When Deep Learning Makes Sense

Deep learning is a valuable addition to computer vision. It allows training detectors for objects that would be impractical to design by hand, and these detectors can be scaled with additional compute. However, this capability comes at a cost: the decision-making process is often not interpretable, and the basis for classification may be unrelated to the task's intended semantics. Detectors can fail when input data violates low-level biases present in the training set, and the failure modes are not yet well understood.

In practice, deep learning is useful for applications where occasional errors are tolerable and where inputs are unlikely to differ significantly from the training data. Examples include image search, surveillance, automated retail, and most non-critical tasks that can tolerate error rates on the order of a few percent.

Ironically, many view deep learning as revolutionary for application domains where errors are consequential and real-time decisions matter, such as autonomous driving and autonomous robots. Recent research shows that deep neural networks used in driving systems can be vulnerable to adversarial attacks in the real world. This suggests that applying deep models to safety-critical systems requires extreme caution.

There is also concern about medical and diagnostic applications: models trained on data from one institution may not generalize well to another, reinforcing the view that these models often learn shallower signals than researchers expect.

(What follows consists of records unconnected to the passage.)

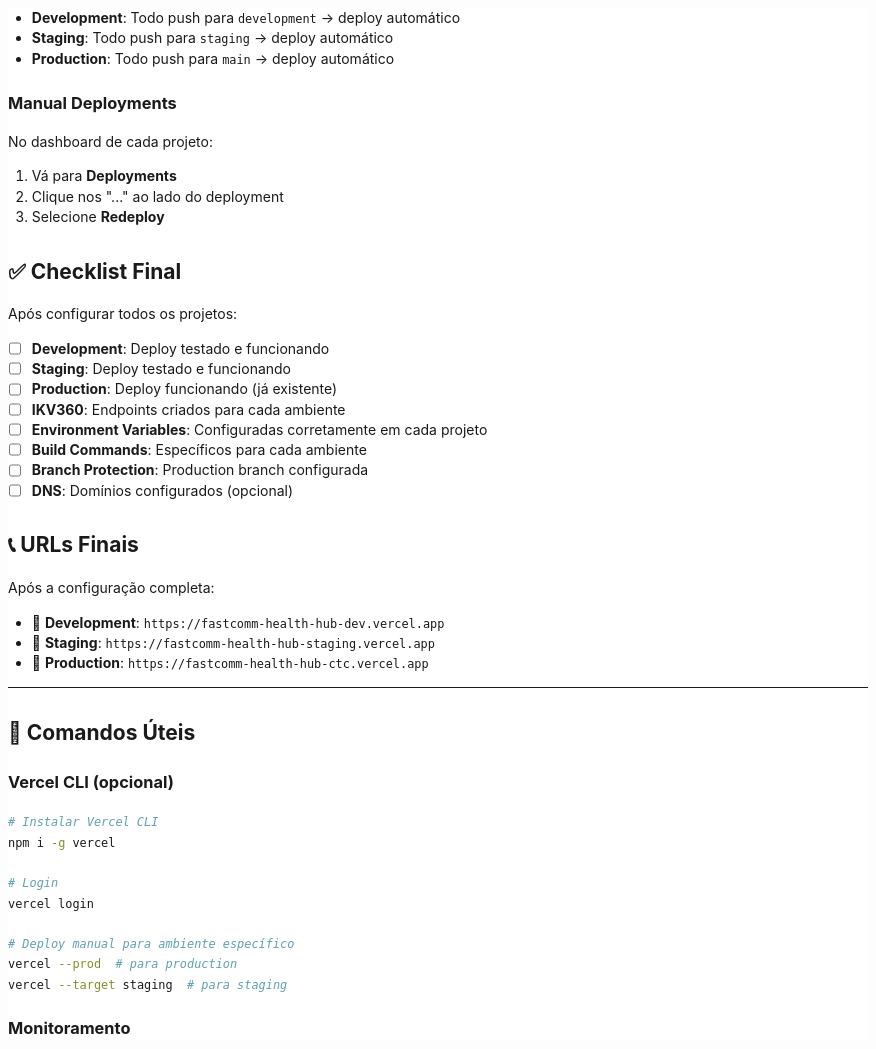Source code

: - **Development**: Todo push para `development` → deploy automático
- **Staging**: Todo push para `staging` → deploy automático
- **Production**: Todo push para `main` → deploy automático

### Manual Deployments

No dashboard de cada projeto:

1. Vá para **Deployments**
2. Clique nos "..." ao lado do deployment
3. Selecione **Redeploy**

## ✅ Checklist Final

Após configurar todos os projetos:

- [ ] **Development**: Deploy testado e funcionando
- [ ] **Staging**: Deploy testado e funcionando
- [ ] **Production**: Deploy funcionando (já existente)
- [ ] **IKV360**: Endpoints criados para cada ambiente
- [ ] **Environment Variables**: Configuradas corretamente em cada projeto
- [ ] **Build Commands**: Específicos para cada ambiente
- [ ] **Branch Protection**: Production branch configurada
- [ ] **DNS**: Domínios configurados (opcional)

## 📞 URLs Finais

Após a configuração completa:

- 🔧 **Development**: `https://fastcomm-health-hub-dev.vercel.app`
- 🧪 **Staging**: `https://fastcomm-health-hub-staging.vercel.app`
- 🚀 **Production**: `https://fastcomm-health-hub-ctc.vercel.app`

---

## 🔧 Comandos Úteis

### Vercel CLI (opcional)

```bash
# Instalar Vercel CLI
npm i -g vercel

# Login
vercel login

# Deploy manual para ambiente específico
vercel --prod  # para production
vercel --target staging  # para staging
```

### Monitoramento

Data Is Shallower Than We Thought

An unexpected lesson from deep learning is that visual data, although high dimensional, can be statistically separated by many more methods than previously assumed. Low-level image features carry more statistical signal correlated with high-level human labels than we had believed. In other words, sets of low-level features can be surprisingly informative. How to construct methods that reliably separate visually meaningful categories in a semantically principled way remains an open and difficult question.

Conclusion

Deep learning has become an important component of modern computer vision systems. Classical computer vision has not disappeared and remains useful for building powerful, hand-crafted detectors that rely on semantically meaningful input features. While such detectors may not always match deep models on some dataset metrics, they can provide guarantees about which input features drive decisions.

Deep learning offers statistically powerful detectors without manual feature engineering, but it requires large labeled datasets, substantial computational resources such as GPUs, and expertise in deep learning. These detectors can suffer unexpected failures because their domain of applicability is difficult, if not impossible, to concisely describe. Combining deep learning with feature engineering and logical reasoning can produce useful capabilities across a wide range of automation problems.